I first set eyes on Mexico’s president, Andrés Manuel López Obrador (or Amlo, as he is known), several years before he took office. It was at a rally in Mexico City’s central square. I was a long way away, but even from a distance, his charisma and the adoration of his followers were obvious.
He retains that admiration among vast sections of the population, and the full-scale campaign against waste in government that has characterised his first seven months in office is widely supported. But less so among those of us who work in the research institutes and universities that have been caught up in the austerity net.
Even before Amlo took office, the Congress (with his approval) passed legislation to reduce benefits to public sector workers; we lost health benefits, contributions to pension plans and seniority pay. The new law also forbids pay from non-salary sources. This will affect our compensation, given the productivity-based incentives in areas such as publications that to some extent compensate for our low salaries. Basic pay has not increased even nominally since 2009 and, in real terms, is now 60 per cent of what it was in 2006 (about £1,500 per month after taxes).
The Centre for Research and Teaching in Economics (CIDE), where I work, is one of 26 centres run by CONACYT, Mexico’s national science foundation. Despite having only 125 full-time academics and less than a thousand students, we are nevertheless enormously influential in Mexico, contributing to world-class academic research, policy debates, media activity and lifelong learning. Our graduates go on to occupy top positions in public life. Yet, like other CONACYT centres and public institutions, we have taken a huge hit financially during this emerging period of austerity. Our budget for 2019 is likely to be about 30 per cent lower than it was in 2016.
We have voiced our concern repeatedly to various government bodies, including CONACYT, but have met with a mixed reception. Amlo himself is famous for not having much truck with experts like us. He prefers “popular thinktanks”: sometimes a referendum, sometimes a show of hands at a rally. He associates the “neoliberal” regime with Mexico’s corruption problem, and blames scientists and intellectuals for defending the former.
Cuts have also been made to already low library budgets, research assistantships, student scholarships and other scholarly resources. We have scrambled to create a lecturer’s union to try to defend our rights – somewhat late in the day, but better than nothing. Nevertheless, some colleagues have left and others are openly looking for work outside Mexico.
For a time, we thought we may not see them again at international conferences. One of Amlo’s most drastic proposals was to freeze international travel for all public sector workers. To leave the country for academic activities, we would have had to ask permission from the president himself. This has now been amended, fortunately, but equally alarming is that the new CONACYT director, María Elena Álvarez-Buylla Roces, told members of Congress that the administration is seeking “scientific sovereignty”. This is very much in accord with Amlo’s well-known disdain for all things international: in his first seven months in office he has not left Mexico and will not attend this week’s G20 meeting in Osaka. Álvarez-Buylla may not intend to adopt the exclusionist and nationalistic measures that her words conjure, but at the very least she fails to recognise that successful academia requires openness and collaboration.

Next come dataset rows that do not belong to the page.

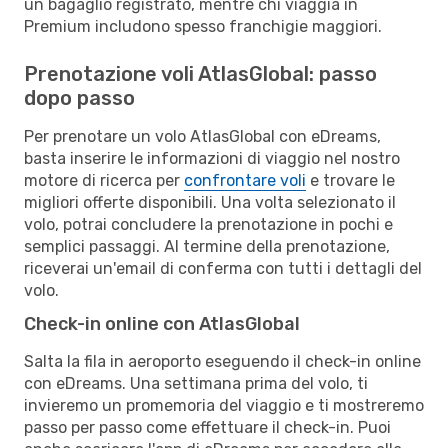
un bagaglio registrato, mentre chi viaggia in
Premium includono spesso franchigie maggiori.
Prenotazione voli AtlasGlobal: passo
dopo passo
Per prenotare un volo AtlasGlobal con eDreams,
basta inserire le informazioni di viaggio nel nostro
motore di ricerca per
confrontare voli
e trovare le
migliori offerte disponibili. Una volta selezionato il
volo, potrai concludere la prenotazione in pochi e
semplici passaggi. Al termine della prenotazione,
riceverai un'email di conferma con tutti i dettagli del
volo.
Check-in online con AtlasGlobal
Salta la fila in aeroporto eseguendo il check-in online
con eDreams. Una settimana prima del volo, ti
invieremo un promemoria del viaggio e ti mostreremo
passo per passo come effettuare il check-in. Puoi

Although public, CIDE is autonomous in terms of its research and opinions. This is incredibly important given the legacy of authoritarianism in Mexico. Indeed, many of CIDE’s leading lights through the years were refugees from authoritarian regimes in South America. There is no sign that this independence will be challenged, but the self-moderating influence is notable nonetheless; most of us are being careful about the tone we set in public discourse.
To be fair, Amlo is no Hugo Chávez, as he is sometimes accused of being. The funding cutbacks began three years ago, under the last president, and, despite them, several very strong young colleagues are set to fill some of our vacancies at CIDE. Moreover, if the present challenges prompt a simplification and clarification of the academic salary and compensation system then they will have done us a service.
But while Amlo’s priorities of addressing corruption, poverty and inequality would be at the top of anyone’s list, even a cursory glance around the world makes it obvious that the way to tackle these problems is not to weaken the state. Quite the reverse. Institutions of transparency, monitoring, accountability and justice – not to mention effective social programmes – need good people and adequate budgets to do their work.
We in academia can help – and we have been helping for quite some time through our research on governance and social policy, our work with civil society and our policy activities. But we also need adequate resources, as well as the ability to connect with ideas, scholars, practitioners, funding agencies and other global networks. If the government really wants to strengthen science and technology, improve higher education, upgrade knowledge, and jump-start development, it would do well to pay attention to these concerns.
Mark Aspinwall is a research professor in the Division of International Studies at the Centre for Research and Teaching in Economics (CIDE), Mexico City, and honorary professorial fellow at the University of Edinburgh.